Both in the analysis of feeding rate and carers’ alternation, six breeding males, six breeding females and two helping male offspring were sampled twice in different years, and one breeding male, two breeding females, one helping male immigrant, one helping male offspring and one helping female offspring three times. We retained them in the sample because, in all cases, they were observed in groups of different composition. In any case, their exclusion did not qualitatively change the results presented.

Reproductive success was measured as the number of chicks that survived until fledging. We collected data of 989 reproductive attempts in 125 territories during 1995–2021. Nestlings were measured when the eldest of the brood (hatching is asynchronous in crows, causing differences between 1 and 4 days among siblings; [24] was about to leave the nest, at the age of 28 – 30 days.
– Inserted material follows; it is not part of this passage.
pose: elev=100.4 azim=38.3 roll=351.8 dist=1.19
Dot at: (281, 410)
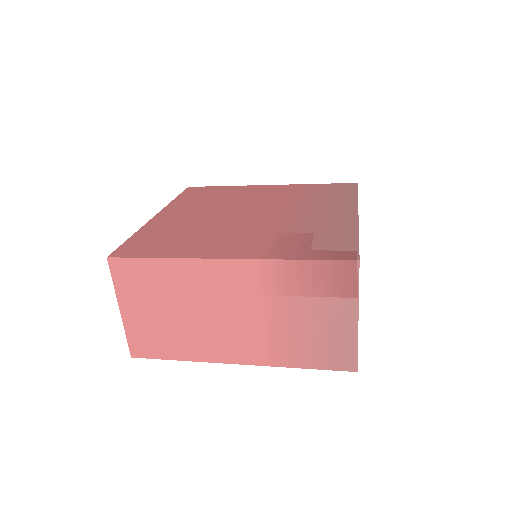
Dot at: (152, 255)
Nestling body condition was quantified by dividing body mass by tarsus length, which is suitable lineal measure of structural size [60]. This index correlates with post-fledging survival in crows [90] and allows simplifying the statistical models, because it accounts for differences in body size due to sex and age. The sample comprised 901 chicks in 375 broods during the breeding seasons 1995–2021.

The Spanish National Agency of Meteorology (AEMET) provided data on hourly temperatures (in Celsius degrees) and daily rainfalls (mm) for the whole sampled period, collected at the weather station “Virgen del Camino”, located 11 km away from our study area.

Statistical analyses

All data were analysed with Mixed Models with R 4.1.1. [73] with lme4 package [10]. Normality of DARMHa scaled residuals, heteroscedasticity and outliers were checked with the package DARMHa [54], while multicollinearity between fixed factors was tested by computing variance inflation factors (VIFs) with the package performance [62]. The model significance test (Omnibus test) was performed by comparing the model of interest with the null model (without predictors) by means of Akaike’s Information Criterion values (AICc) [19], preserving the same structure of the random part. All models were fitted with random intercept fixed slopes, which always provided the best fit.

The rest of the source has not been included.